Sant'Egidio for the Elderly in Malawi: young people's commitment to protect the elderly fosters a new culture and becomes law to protect their rights

Protecting the elderly is a priority for Sant'Egidio in Malawi: the Community has been committed to their protection for many years by providing direct assistance and accompaniment as well as campaigning at cultural and even legal level.

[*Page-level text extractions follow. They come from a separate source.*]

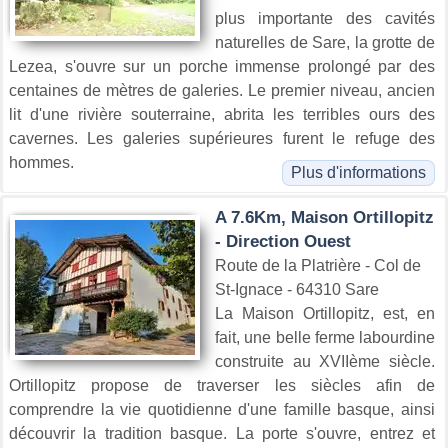
plus importante des cavités
naturelles de Sare, la grotte de
Lezea, s'ouvre sur un porche immense prolongé par des
centaines de mètres de galeries. Le premier niveau, ancien
lit d'une rivière souterraine, abrita les terribles ours des
cavernes. Les galeries supérieures furent le refuge des
hommes.
Plus d'informations
A 7.6Km, Maison Ortillopitz
- Direction Ouest
Route de la Platrière - Col de
St-Ignace - 64310 Sare
La Maison Ortillopitz, est, en
fait, une belle ferme labourdine
construite au XVIIème siècle.
Ortillopitz propose de traverser les siècles afin de
comprendre la vie quotidienne d'une famille basque, ainsi
découvrir la tradition basque. La porte s'ouvre, entrez et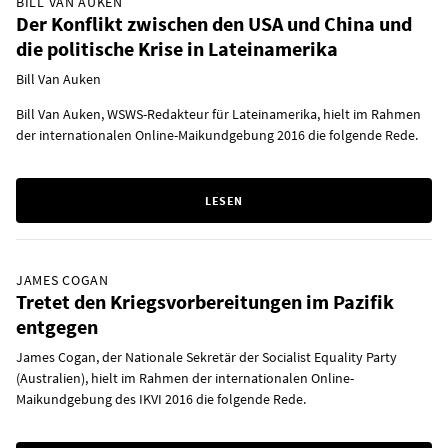
BILL VAN AUKEN
Der Konflikt zwischen den USA und China und
die politische Krise in Lateinamerika
Bill Van Auken
Bill Van Auken, WSWS-Redakteur für Lateinamerika, hielt im Rahmen
der internationalen Online-Maikundgebung 2016 die folgende Rede.
LESEN
JAMES COGAN
Tretet den Kriegsvorbereitungen im Pazifik
entgegen
James Cogan, der Nationale Sekretär der Socialist Equality Party
(Australien), hielt im Rahmen der internationalen Online-
Maikundgebung des IKVI 2016 die folgende Rede.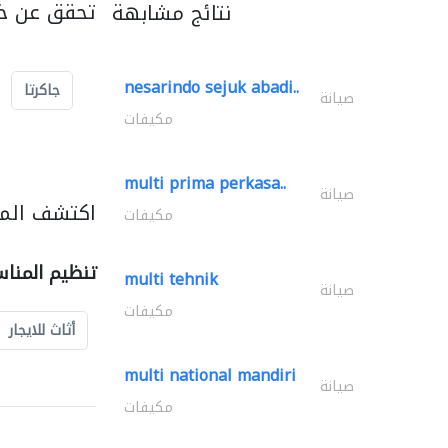
تحقق عن خد
نتائج مشابهة
nesarindo sejuk abadi..
جاكرتا
صيانة
مكيفات
multi prima perkasa..
صيانة
اكتشف المز
مكيفات
تنظيم المنا
multi tehnik
صيانة
مكيفات
أثاث للايجار
multi national mandiri
صيانة
مكيفات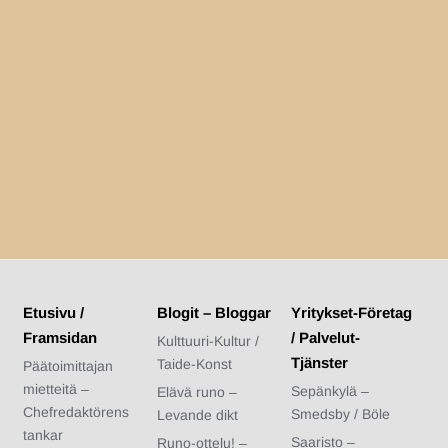
Etusivu /
Blogit – Bloggar
Yritykset-Företag
Framsidan
/ Palvelut-
Kulttuuri-Kultur /
Tjänster
Taide-Konst
Päätoimittajan
mietteitä –
Sepänkylä –
Elävä runo –
Chefredaktörens
Smedsby / Böle
Levande dikt
tankar
Saaristo –
Runo-ottelu! –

The elderly, who are frail and increasingly often alone, especially in villages. Actually rural villages are becoming depopulated as young people seek employment opportunities in the urban areas. The elderly are thus victims of all sorts of abuse.  They are accused of witchcraft - just part of a superstitious belief that the elderly are responsible for mournful events - which is becoming an increasing pretext to evict them from their homes to the point of physical assault and even murder. Many who have had their homes taken away in this way are now living on the streets in dire poverty.

Youth for a culture of respect for the elderly

Malawi's broad-based Youth for Peace movement has launched a mobilisation that combines direct assistance and accompaniment of the loneliest and poorest elderly with the implementation of a network -  individuals, associations and local institutions - to increase and ensure the protection of the elderly. Last February, the Youth for Peace started a campaign in schools in the country's main cities to raise awareness among the youngest to respect the elderly, with the slogan 'Ageing is not witchcraft but a blessing that must be cherished'.

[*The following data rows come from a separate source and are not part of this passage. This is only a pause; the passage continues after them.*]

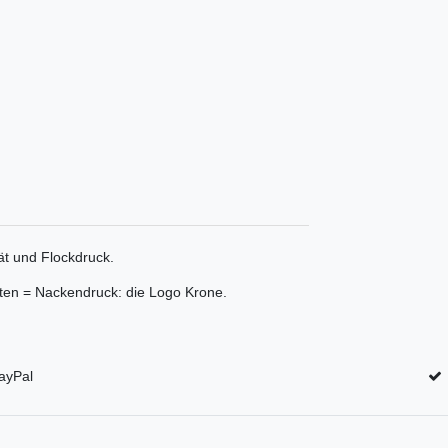
tät und Flockdruck.
inten = Nackendruck: die Logo Krone.
ayPal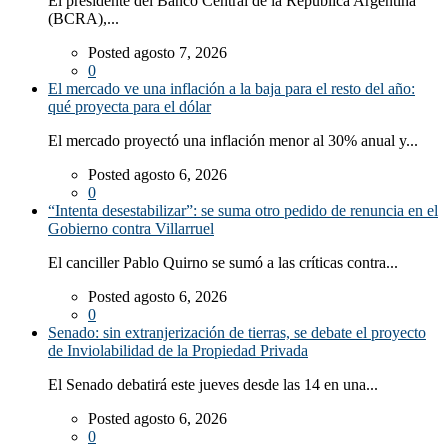
El presidente del Banco Central de la República Argentina
(BCRA),...
Posted agosto 7, 2026
0
El mercado ve una inflación a la baja para el resto del año:
qué proyecta para el dólar
El mercado proyectó una inflación menor al 30% anual y...
Posted agosto 6, 2026
0
“Intenta desestabilizar”: se suma otro pedido de renuncia en el
Gobierno contra Villarruel
El canciller Pablo Quirno se sumó a las críticas contra...
Posted agosto 6, 2026
0
Senado: sin extranjerización de tierras, se debate el proyecto
de Inviolabilidad de la Propiedad Privada
El Senado debatirá este jueves desde las 14 en una...
Posted agosto 6, 2026
0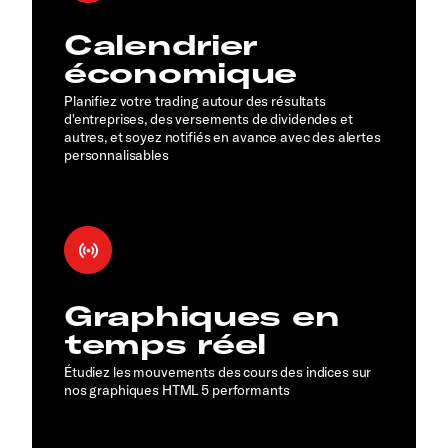
Calendrier
économique
Planifiez votre trading autour des résultats
d'entreprises, des versements de dividendes et
autres, et soyez notifiés en avance avec des alertes
personnalisables
Graphiques en
temps réel
Étudiez les mouvements des cours des indices sur
nos graphiques HTML 5 performants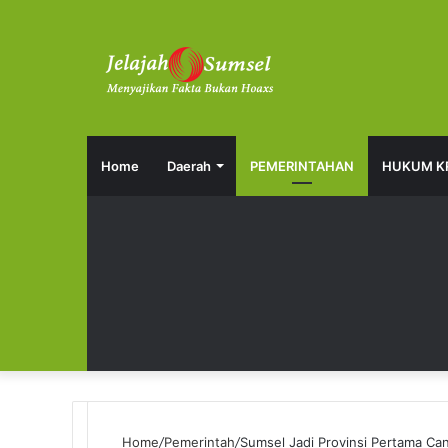
Home
Daerah
PEMERINTAHAN
HUKUM K
Home
/
Pemerintah
/
Sumsel Jadi Provinsi Pertama C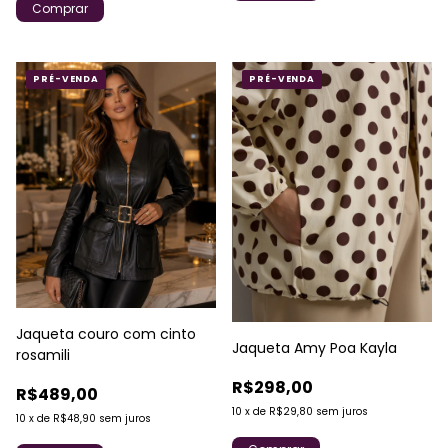
Comprar
PRÉ-VENDA
PRÉ-VENDA
Jaqueta couro com cinto
Jaqueta Amy Poa Kayla
rosamili
R$298,00
R$489,00
10
x
de
R$29,80
sem juros
10
x
de
R$48,90
sem juros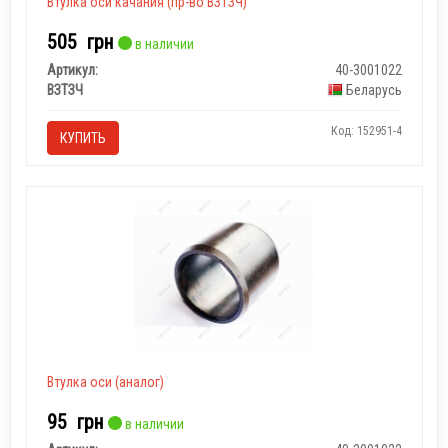
Втулка оси качания (пр-во ВЗТЗЧ)
505
грн
в наличии
Артикул:
40-3001022
ВЗТЗЧ
Беларусь
Код: 152951-4
КУПИТЬ
Втулка оси (аналог)
95
грн
в наличии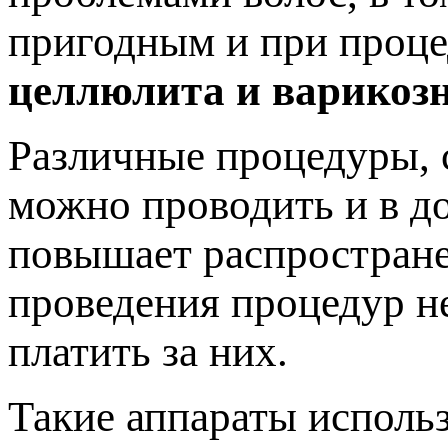
пригодным и при проце
целлюлита и варикозн
Различные процедуры, 
можно проводить и в д
повышает распростране
проведения процедур не
платить за них.
Такие аппараты использ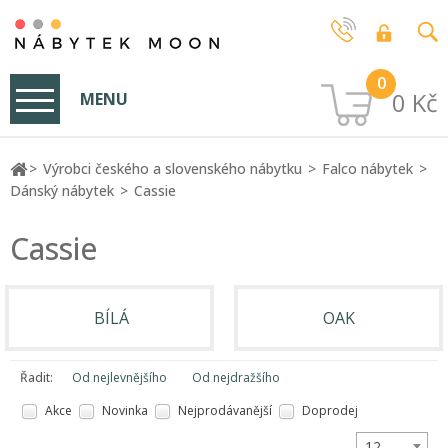
0
0 Kč
MENU
Výrobci českého a slovenského nábytku
Falco nábytek
Dánský nábytek
Cassie
Cassie
BÍLÁ
OAK
Řadit:
Od nejlevnějšího
Od nejdražšího
Akce
Novinka
Nejprodávanější
Doprodej
12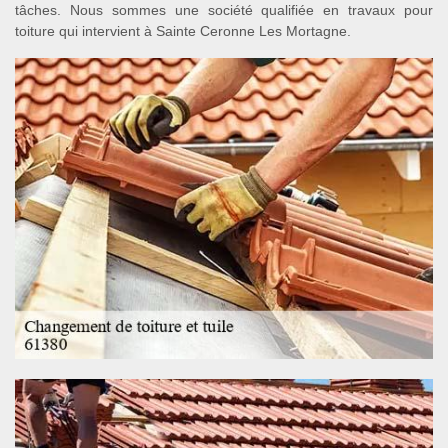
tâches. Nous sommes une société qualifiée en travaux pour
toiture qui intervient à Sainte Ceronne Les Mortagne.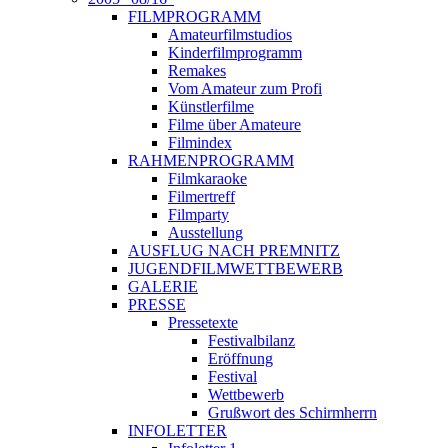
FILMPROGRAMM
Amateurfilmstudios
Kinderfilmprogramm
Remakes
Vom Amateur zum Profi
Künstlerfilme
Filme über Amateure
Filmindex
RAHMENPROGRAMM
Filmkaraoke
Filmertreff
Filmparty
Ausstellung
AUSFLUG NACH PREMNITZ
JUGENDFILMWETTBEWERB
GALERIE
PRESSE
Pressetexte
Festivalbilanz
Eröffnung
Festival
Wettbewerb
Grußwort des Schirmherrn
INFOLETTER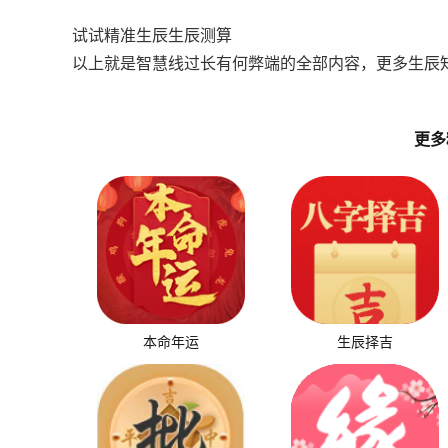
试试精准生辰生辰测算
以上就是智慧线过长有何弊端的全部内容，更多生辰
更多
本命年运
生辰择吉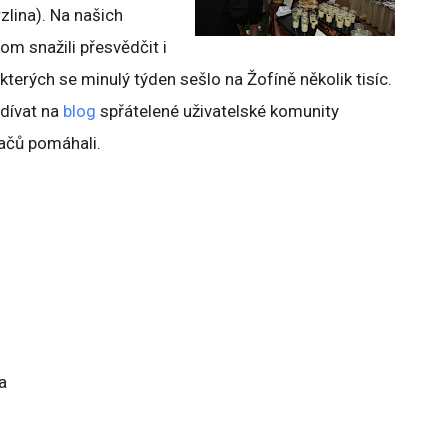
zlina). Na našich
om snažili přesvědčit i
kterých se minulý týden sešlo na Žofíně několik tisíc.
odívat na
blog
spřátelené uživatelské komunity
ačů pomáhali.
a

A law in favour of the elderly

For the last two years, Sant'Egidio and other stakeholders has promoted a National Commission for the Defence of the Elderly.  The Commission has presented a special bill to protect their rights and eventually in April 2024, the law was passed in Parliament. The law provides for economic subsidies, home assistance services and greater protection by institutions. A representative from Sant'Egidio is a member of the Steering Committee that will oversee the implementation of the law. It is a great victory for the protection of the lives of the most vulnerable, and it confirms a right too often denied in Malawi. 

Helping the elderly to have a home

To prevent the elderly from being left homeless, Sant'Egidio has been working at two levels. The first is direct engagement of Youth for Peace to repair and sometimes rebuild the homes of the elderly, damaged or destroyed by extreme weather events - such as the houses rebuilt after Cyclone Freddy last year - or that have fallen into disrepair due to poverty and neglect.
Last week in Mulanje, in the south of the country, one of the hardest hit districts, two new houses were inaugurated to accommodate four elderly people who had been living on the streets because the cyclone had swept away their homes. Two elderly women and two elderly men can face the rainy season in solid brick and concrete houses, dry and with a roof over their heads.
The work involved members of the Mulanje Community, who actively helped the construction laboures, and some people from other districts who helped in the planning and design.
These new houses add to those already existing in Balaka and Blantyre.
Sant'Egidio homes for the elderly, besides being a refuge and a new family for guests, are a testimony for the local population and a place of reconciliation between generations. Their realisation is an expression of a determined resistance to the 'culture of discarding' and promotes a new culture of the human being in which the elderly fully participate in the social fabric and enjoy the right to care and respect for life.